Unlocking Streptomyces spp. for use as sustainable industrial production platforms by morphological engineering

Abstract

Filamentous actinomycetes are commercially widely used as producers of natural products (in particular antibiotics) and of industrial enzymes. However, the mycelial lifestyle of actinomycetes, resulting in highly viscous broths and unfavorable pellet formation, has been a major bottleneck in their commercialization. Here we describe the successful morphological engineering of industrially important streptomycetes through controlled expression of the morphogene ssgA. This led to improved growth of many industrial and reference streptomycetes, with fragmentation of the mycelial clumps resulting in significantly enhanced growth rates in batch fermentations of Streptomyces coelicolor and Streptomyces lividans. Product formation was also stimulated, with a twofold increase in yield of enzyme production by S. lividans.
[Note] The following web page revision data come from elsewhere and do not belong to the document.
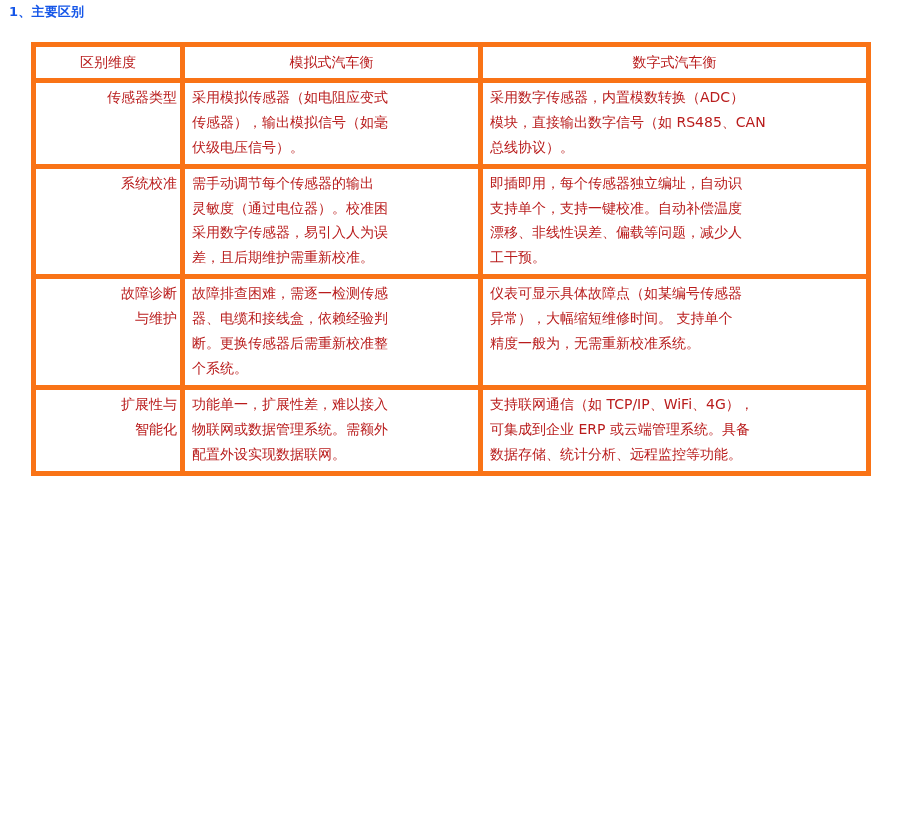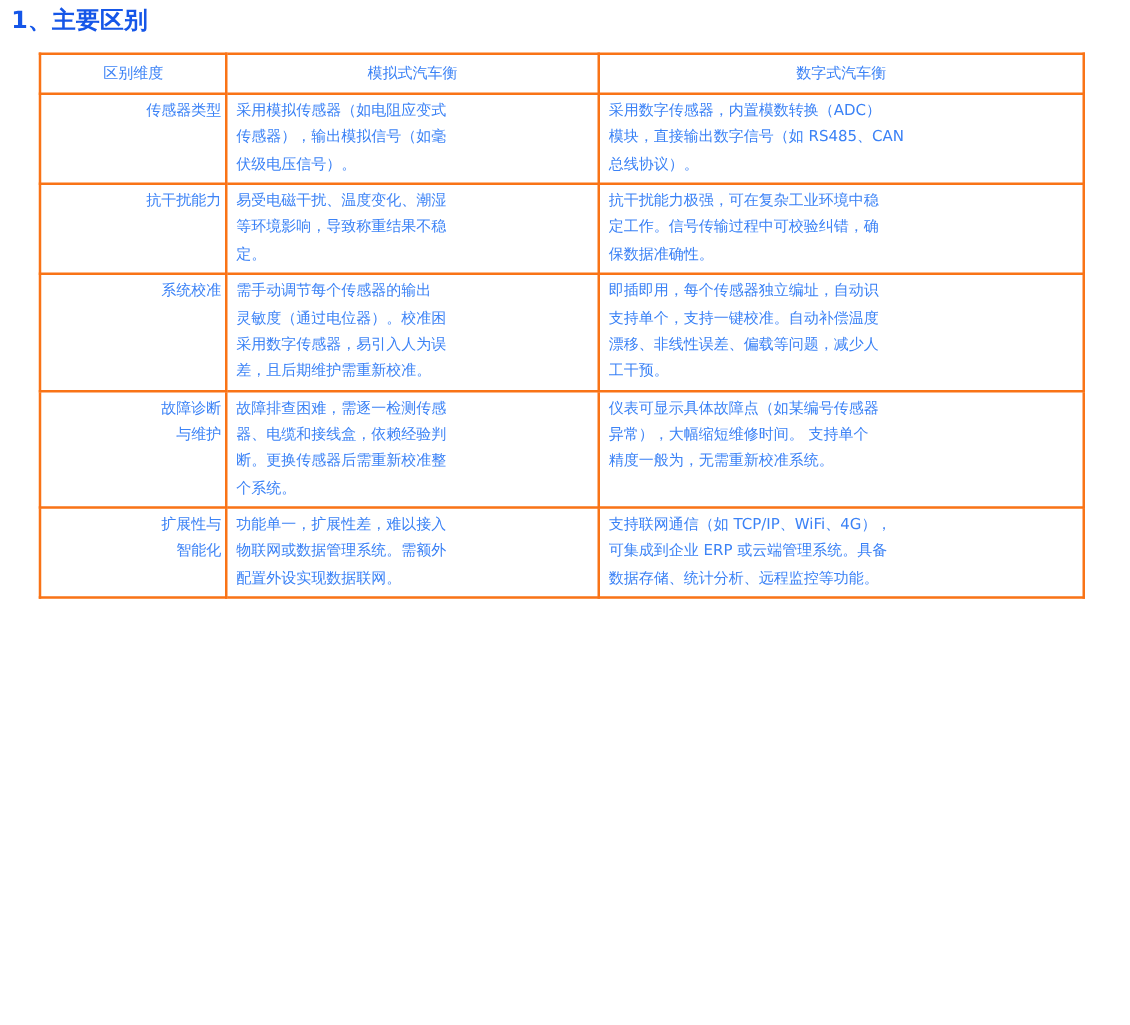--- a/index.html
+++ b/index.html
@@ -17,21 +17,21 @@
     position: relative;
     width: 904px;
     height: 820px;
     overflow: hidden;
     background: #ffffff;
   }
   .section-title {
     position: absolute;
     left: 9px;
     top: 3px;
-    font-size: 19px;
+    font-size: 13px;
     font-weight: bold;
     color: #1556e8;
     letter-spacing: 0.2px;
     white-space: nowrap;
     line-height: 1.4;
   }
   .cmp-table {
     position: absolute;
     left: 31px;
     top: 42px;
@@ -39,24 +39,24 @@
     border-collapse: collapse;
     table-layout: fixed;
     background: #ffffff;
   }
   .cmp-table col.c-dim  { width: 149px; }
   .cmp-table col.c-ana  { width: 298px; }
   .cmp-table col.c-dig  { width: 388px; }
 
   .cmp-table th,
   .cmp-table td {
-    border: 2px solid #f97316;
+    border: 5px solid #f97316;
     vertical-align: top;
-    color: #3b82f6;
-    font-size: 12px;
+    color: #b91c1c;
+    font-size: 14px;
     line-height: 1.78;
     padding: 2px 7px 4px 7px;
     font-family: "DejaVu Sans", "Liberation Sans", sans-serif;
   }
   .cmp-table thead th {
     text-align: center;
     font-weight: normal;
     padding-top: 3px;
     padding-bottom: 3px;
     vertical-align: middle;
@@ -111,35 +111,20 @@
             <span class="line">伏级电压信号）。</span>
           </td>
           <td class="body">
             <span class="line">采用数字传感器，内置模数转换（ADC）</span>
             <span class="line">模块，直接输出数字信号（如 RS485、CAN</span>
             <span class="line">总线协议）。</span>
           </td>
         </tr>
         <tr>
           <td class="dim">
-            <span class="line">抗干扰能力</span>
-          </td>
-          <td class="body">
-            <span class="line">易受电磁干扰、温度变化、潮湿</span>
-            <span class="line">等环境影响，导致称重结果不稳</span>
-            <span class="line">定。</span>
-          </td>
-          <td class="body">
-            <span class="line">抗干扰能力极强，可在复杂工业环境中稳</span>
-            <span class="line">定工作。信号传输过程中可校验纠错，确</span>
-            <span class="line">保数据准确性。</span>
-          </td>
-        </tr>
-        <tr>
-          <td class="dim">
             <span class="line">系统校准</span>
           </td>
           <td class="body">
             <span class="line">需手动调节每个传感器的输出</span>
             <span class="line">灵敏度（通过电位器）。校准困</span>
             <span class="line">采用数字传感器，易引入人为误</span>
             <span class="line">差，且后期维护需重新校准。</span>
           </td>
           <td class="body">
             <span class="line">即插即用，每个传感器独立编址，自动识</span>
We anticipate that the use of the presented methodology will make actinomycetes significantly more attractive as industrial and sustainable production hosts.

FIG. 1.

Effect of SsgA on morphology: representative phase-contrast micrographs of mycelia from various streptomycetes with control plasmid pSET152 (left) or with pGWS4-SD overproducing SsgA (right). For ATCC strain designations see Materials and Methods. Notice the strongly reduced pellet formation in S. coelicolor, S.lividans, and S. roseosporus due to the overexpression of ssgA. Bar, 10 μm.

FIG. 2.

Effect of enhanced SsgA production on growth of S. coelicolor in a pilot-scale fermentor. Results shown are from batch fermentation of SsgA-overexpressing S. coelicolor GSA2 (top) and its parent M145, harboring control plasmid pSET152 (bottom), performed in a 42-liter fermentor. Glutamate was consumed prior to glucose, and glucose consumption started after approximately 50 h. Glutamate concentrations were calculated from the amount of added acid required to neutralize the ammonia produced from the utilization of glutamate. Growth ceased when glucose was fully consumed; this was after 85 h for GSA2 and after 115 h for M145 (indicated by arrows). Morphology of the mycelia after preculturing (pre) and after fermentation (end) is shown in the inset photographs. Clearly visible is the reduced pellet size in the GSA2 transformant. Bar, 20 μm.

FIG. 3.

Effect of enhanced expression of ssgA on growth and antibiotic production of S. coelicolor. Batch fermentation of SsgA-overexpressing S. coelicolor GSA2 and its parent M145 (with control plasmid pSET152) was performed in TSBS medium, with control of pH (maintained at 6.7) and of dissolved oxygen concentration (maintained at 80%). Biomass accumulation of S. coelicolor M145 (▴) and GSA2 (•) was calculated from dry weight measurements, while undecylprodigiosin (Red) production (open symbols) was measured spectrophotometrically.

FIG. 4.

Effects of enhanced expression of ssgA on growth and tyrosinase production of S. lividans. (A) Tyrosinase production by S. lividans. S. lividans 1326 containing pIJ703 was transformed with pGWS4-SD (ssgA overproduction; strain GSAL1) or with pSET152 (control plasmid; strain 1326), and transformants were selected on R2YE agar plates. Representative plates with around 500 colonies are shown. Note the strongly enhanced tyrosinase production by the SsgA-overproducing transformant. As follows from the data in panel B, the SsgA-overproducing strain produced two to three times more tyrosinase than the control strain. Hence, enhanced expression of ssgA resulted in an important improvement of the tyrosinase yield. (B) Batch fermentation of SsgA-overproducing S. lividans GSAL1/pIJ703 and its parent, 1326/pIJ703 (harboring control plasmid pSET152), was performed in 4 liters of TSBS in a 5-liter fermentor. The pH was maintained at 6.7, and the dissolved oxygen concentration was maintained at 80%. Biomass accumulation of S. lividans 1326 (▴) and GSAL1 (•) was calculated from dry weight measurements. Tyrosinase production (for description of the assay, see Materials and Methods) is represented by the open symbols.